Lloyd defended her handling of the issue during the meeting, and bristled at Woodworth’s suggestion that her leadership style was reminiscent of former Council President Chris McNamara.

McNamara’s tenure was known for contentious council meetings. During one meeting in April 2015, McNamara gaveled the meeting to a close and abruptly walked out while taking heat from residents during the public comment period at the start of the meeting.

The committees Lloyd now wants to bring back last existed under McNamara, before they were done any with in early 2016 by the new council president, Ben Kapenstein, after McNamara was defeated in his bid for re-election.

“Council is seven people, we all have different interests and opinions. You can be as involved or not as you choose,” Lloyd told the Press & Journal in the phone interview. “If he did not want to be on (the committees) or did not feel we should have (them) that is his prerogative. I did not feel resigning was necessary.”

“I will say that when the mayor and I were having our discussion I was emotional and frustrated,” she added. “It’s unfortunate if Mike is taking this personally or wants to connect (this) to the past council.”

“I don’t think we operate like the prior council at all. I have an open policy. At one point I considered Mike to be a friend of mine. He could have called me any time and talked. We could have certainly had a discussion about it.”

The Press & Journal reached out to Curry for comment. In a text, he responded, “I’ll allow Mike’s statement to speak for itself.”

“I would also add, I’ll allow the video of the incident to speak for itself, as well,” Curry said, referring to the video of the Sept. 17 council meeting posted on the borough website.

Lloyd said her track record since becoming president has been one of valuing all input, from fellow councilors and from residents.

However, she felt she had to draw the line when, to her, it seemed as though the mayor was doing nothing more than expressing the same reservations over and over.

“I don’t feel it’s necessary to hear the repeated statement of why someone doesn’t think it’s necessary or they don’t agree with it,” Lloyd said. “As the conversation intensified between (Curry) and I, I raised my voice as he did. People tend to stop listening and stop discussing things. I don’t want that to be the tone of our council meetings with us or with the residents. I don’t like how that transpired last night.

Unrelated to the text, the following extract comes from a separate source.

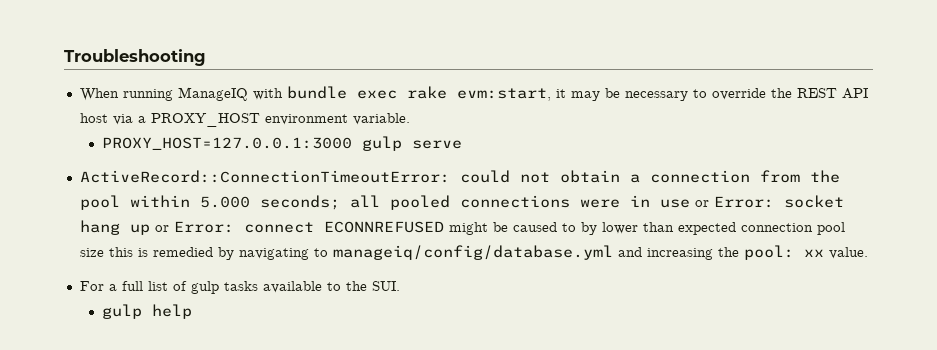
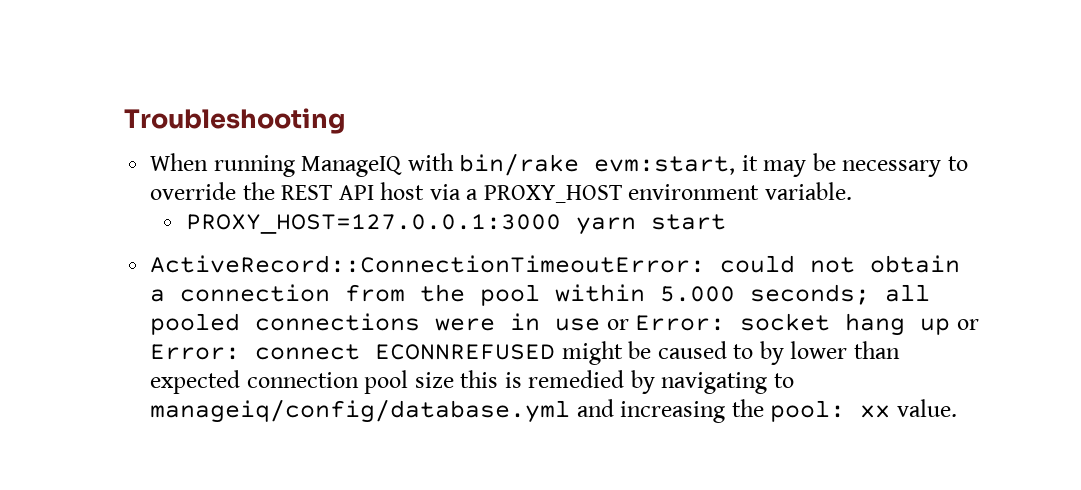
[286,86,447,99] bundle exec rake -> [459,153,580,176] bin/rake
[361,136,462,151] gulp serve -> [575,214,726,235] yarn start
[79,281,400,294] [101,304,192,319] // For a full list of gulp tasks available to the SUI. // gulp help -> (957, 408) none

We can only move forward from it and learn from it.”

Lloyd said she plans to move forward with publicly advertising and holding the new committee meetings.

She and Knull will be on the public safety committee, while Miller and council member Ellen Willenbecher plan to make up the community development committee.

Solicitor Jim Diamond said  he would check borough code to see if there is “a minimum” number of councilors who must be on a committee.

Woodworth’s committee work

Woodworth was appointed by council to the Human Relations Commission in 2016.

In May 2018 council appointed Woodworth to replace Ben Kapenstein, who had resigned.

Woodworth became council vice president in October 2018 and at that time nominated as the new council president Lloyd, who had been appointed to council in April 2018 to replace Diana McGlone, who had resigned.

Woodworth said he will keep working on the HRC toward getting council to pass an ordinance aimed at protecting from discrimination members of the LGBTQ communities in Middletown.

The proposal has been opposed by some on council who worry it will lead to costly litigation, but Woodworth said the Pennsylvania Human Relations Commission has proposed modernizing the law in a way to address those concerns.